Find exhaustive range of $k$ such that $f(x)=\frac{x-1}{k-x^2}$ never belongs to $\left[-1 \:\: \frac{-1}{3}\right]$ Find exhaustive range of $k$ such that $$f(x)=\frac{x-1}{k-x^2}$$ never belongs to $\left[-1 \:\: \frac{-1}{3}\right]$
My try:
Letting $$y=\frac{x-1}{k-x^2}$$ we get
$$yx^2+x-(1+ky)=0$$ and since $x\in \mathbb{R}$ we have $D >0$ we get
$$4ky^2+4y+1 \gt 0$$
Now the above inequality holds true when $y \in \left( -\infty \: -1\right) \cup \left(\frac{-1}{3} \: \infty\right)$
Any clue here?
 A: $f(x)=\frac{x-1}{k-x^2}$ never belongs to $[-1,-\frac{1}{3}]$
$\iff$ For every $y$ satisfying $-1\le y\le -\frac 13$, there are no $x$ such that $y=\frac{x-1}{k-x^2}$
$\iff$ For every $y$ satisfying $-1\le y\le -\frac 13$, there are no $x$ such that $y(k-x^2)=x-1$ and $k-x^2\not=0$
(If $k-x^2=0$, then $x=1$ implying $k=1$. But then $f(0)=-1$, so $k\not=1$.)
$\iff k\not=1$, and for every $y$ satisfying $-1\le y\le -\frac 13$, there are no $x$ such that $yx^2+x-yk-1=0$
$\iff k\not=1$, and if $-1\le y\le -\frac 13$, then $1^2-4y(-yk-1)\lt 0$
(if $k=0$, then $f(x)=\frac{x-1}{-x^2}$. Its range is $[-\frac 14,\infty).$ So, $k=0$ is sufficient.)
------------------------------------------------------------
- **Exercise requirements**
Please carry on the forum thread about the range of k for f(x) = (x − 1)/(k − x²), starting from the point where it stops. The material that comes next has no connection to the math thread above.

- **Material supplied**
------------------------------------------------------------
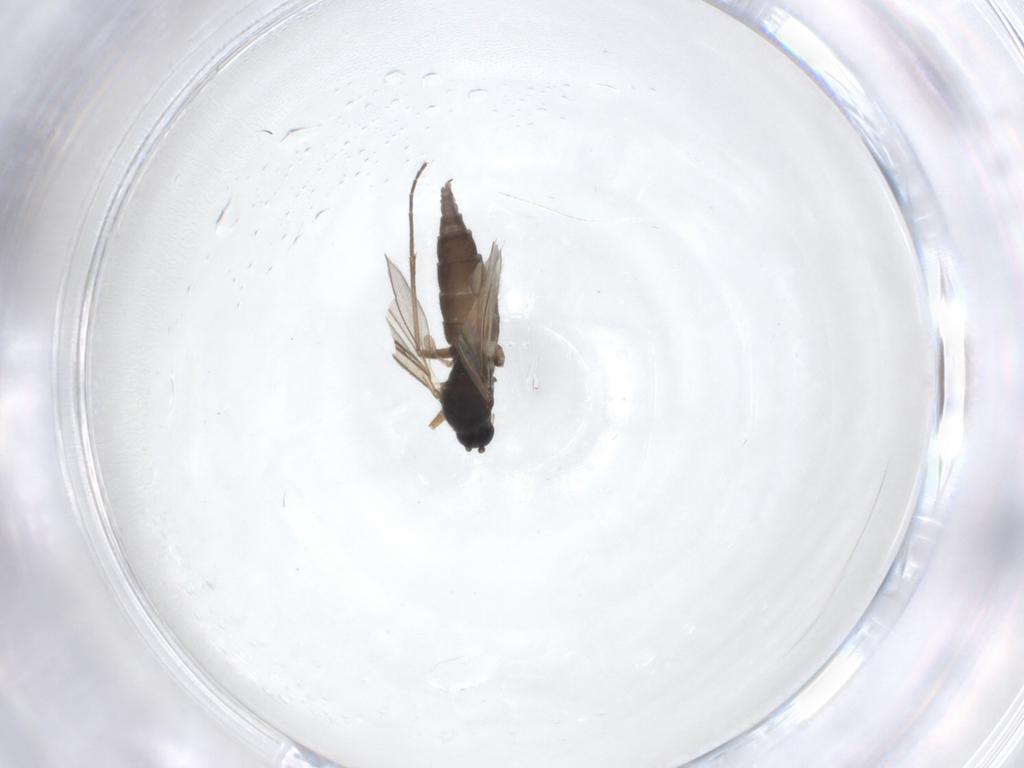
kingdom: Animalia
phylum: Arthropoda
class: Insecta
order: Diptera
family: Sciaridae
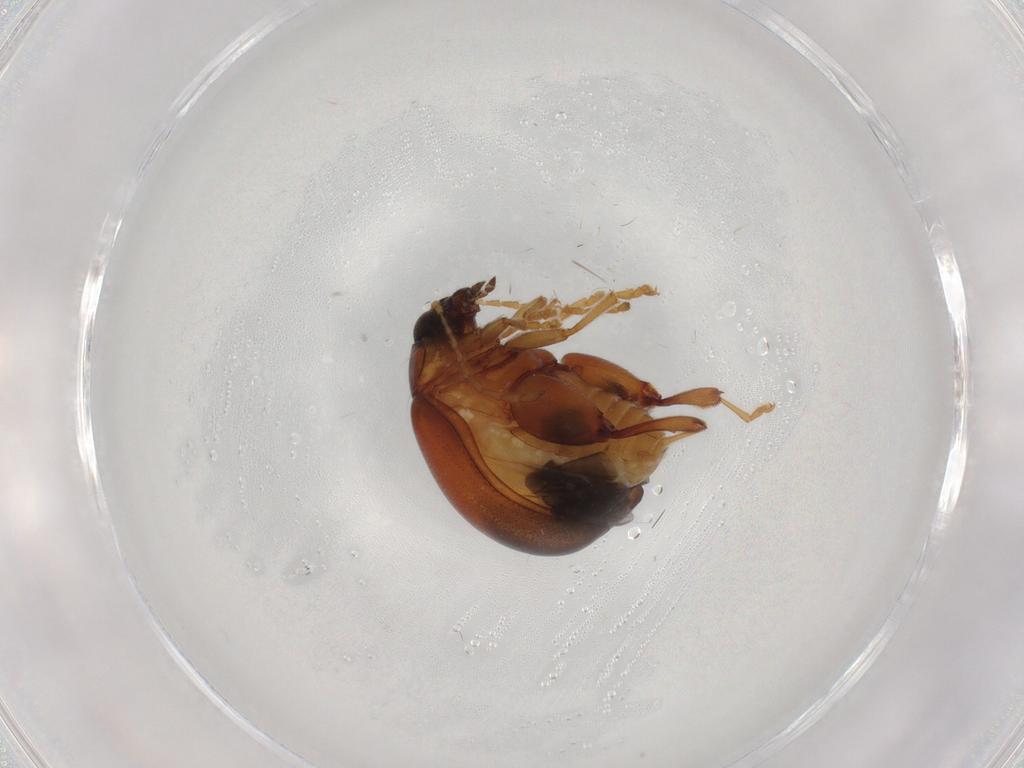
------------------------------------------------------------
- **Task output**
$\iff k\not=1$ and $k=0$ is sufficient, and if $-1\le y\le -\frac 13$, then $g(k):=4k(y+\frac{1}{2k})^2-\frac{1}{k}+1\lt 0$
$\iff k\not=1$ and $k=0$ is sufficient, and (($k\lt 0$ and $-\frac 13\lt -\frac{1}{2k}$ and $g(-\frac 13)\lt 0$) or ($k\lt 0$ and $-\frac{1}{2k}\lt -1$ and $g(-1)\lt 0$) or ($k\lt 0$ and $-1\le -\frac{1}{2k}\le -\frac 13$ and $g(-\frac{1}{2k})\lt 0$) or ($k\gt 0$ and $-\frac 13\lt -\frac{1}{2k}$ and $g(-1)\lt 0$) or ($k\gt 0$ and $-\frac{1}{2k}\lt -1$ and $g(-\frac 13)\lt 0$) or ($k\gt 0$ and $-1\le -\frac{1}{2k}\le -\frac 13$ and $g(-1)\lt 0$ and $g(-\frac 13)\lt 0$))
$\iff k\not=1$ and $k=0$, and ($k\lt 0$ or $0\lt k\lt\frac 12$ or $\frac 12\le k\lt \frac 34$)
$$\iff \color{red}{k\in\left(-\infty,\frac 34\right)}$$

Another way : 
Let us separate it into cases :


*

*Case 1 : If $k=0$, then $f(x)=\frac{1-x}{x^2}$ and $f'(x)=\frac{x-2}{x^3}$, and its range is $[f(2),\infty)$, i.e. $[-\frac 14,\infty)$.

*Case 2 : If $k\in\mathbb [\frac 34,\infty)$, then $f\left(\frac{1-\sqrt{4k-3}}{2}\right)=-1$ with $k-\left(\frac{1-\sqrt{4k-3}}{2}\right)^2\not=0$.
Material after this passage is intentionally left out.